Ever sat at a table with a bunch of naturalistas? I’m talking heads full of coconut-coated twists, colorful coils, bantus, braids, dreadlocks and frohawks (my signature)? If you have, then you know that dinnertime conversation can easily turn into a collective dissertation on hair products, chemistry, dating, self-esteem, sleep rituals, and even child-rearing – all centered around natural hair. I recently sat down with six curly girls over dinner and experienced the extent of such conversation. I felt part of a curly coalition – a group of women, who, without having to say anything, instantly understood at least part of each other’s lives.

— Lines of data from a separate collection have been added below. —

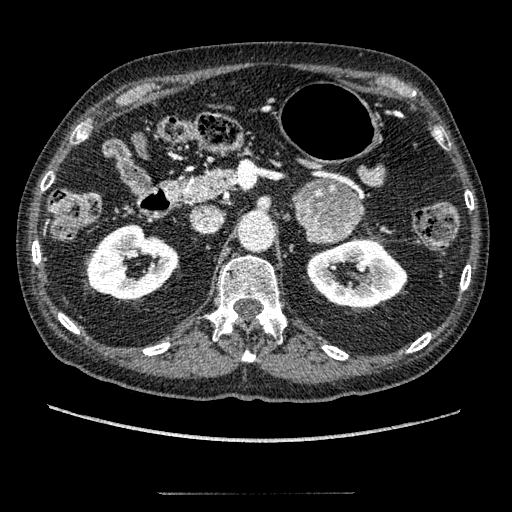
Contrast-enhanced abdominal CT, one axial slice; position 117 of 274 along the scan axis; 120 kVp; soft-tissue window (W 400 / L 40 HU); 512 × 512 image matrix. Male patient, age 69 years. Case-level facts recorded for this patient, not image findings: diagnosis: adrenocortical carcinoma; tumour side: left adrenal; tumour size at pathology: 6.1 cm; Ki-67 index: 10 %.
Outlined on this slice (semi-automatically segmented with operator editing):
- mass: bounding box <295,179,363,243> (left, top, right, bottom; pixels)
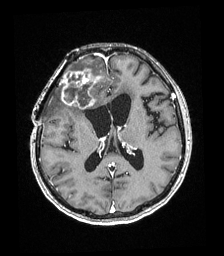
Brain MRI from a brain-tumour surgery series, one axial slice. Position 90 of 192 along the scan axis. T1-weighted post-contrast. 224 × 256 image matrix, field of view 219 × 250 mm. From the clinical record (not read from this slice): histopathology: Astrocytoma; WHO grade: 4; IDH mutation: yes.
Outlined on this slice (expert manual segmentation):
- tumour: bounding box [x1, y1, x2, y2] px = [61, 69, 103, 108]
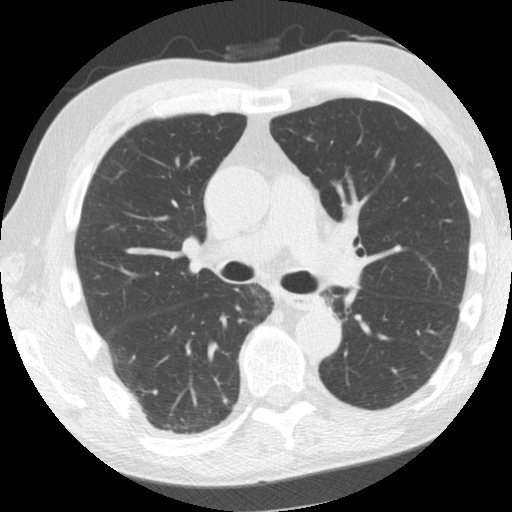
Low-dose screening chest CT, axial slice, second screening round (one year after baseline), lung window (W 1500 / L -600 HU), 2.5 mm slice thickness, standard (soft-tissue) reconstruction kernel (STANDARD), 120 kVp, 512 × 512 image matrix, field of view 324 × 324 mm. Male, age 61 years at enrolment. Former smoker at enrolment.
Expert-annotated lung lesion, bounding box [x1, y1, x2, y2] px = [307, 285, 350, 320]. Screening reader's record for this exam: no non-calcified nodule ≥4 mm recorded. Later outcome: lung cancer diagnosed 775 days after this screen (after the third annual screen) — squamous cell carcinoma, NOS, left upper lobe, left lower lobe, well differentiated (G1), stage IIB (AJCC 6th edition), 100 mm at pathology.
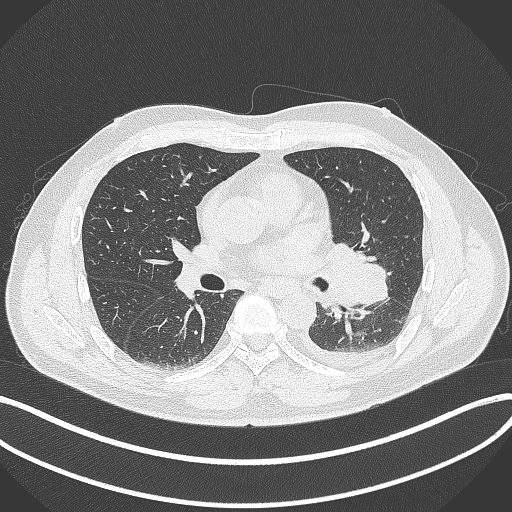
Chest CT, one axial slice. Position 191 of 342 along the scan axis. 120 kVp. Lung window (W 1500 / L -600 HU). 1 mm slice thickness. 512 × 512 image matrix, field of view 400 × 400 mm. Male patient, age 58 years. Case-level facts recorded for this patient, not image findings: clinical TNM (as recorded): T3 N1 M1b.
Structures marked on this image (rectangle marked by the reading radiologist):
- lung tumour (recorded histology: small cell carcinoma): bounding box (x1, y1, x2, y2) in pixels: (316, 232, 391, 318)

I grinned, pleased and pleasantly surprised with this newfound confidence in our raw beauty.
This confidence represents a shift. A cultural one. One otherwise known as the Natural Hair Movement. Natural hair is becoming more mainstream, understood, accepted, and … I’ll say it … envied. The natural hair movement is infiltrating not only dinnertime conversations, but the beauty, fashion, entertainment and publishing industries, politics, advertising and even corporate America.
A silent sisterhood (and brotherhood) exists among those who have embraced their own textures. And while some may think it’s just about hair – it’s not. It’s rooted deep in matters of self-image and bias societal standards. The movement is more of a refined rebellion – a blossoming of undervalued beauty, even.
The natural hair movement is here to stay, and we dare you to call it anything … but … beautiful.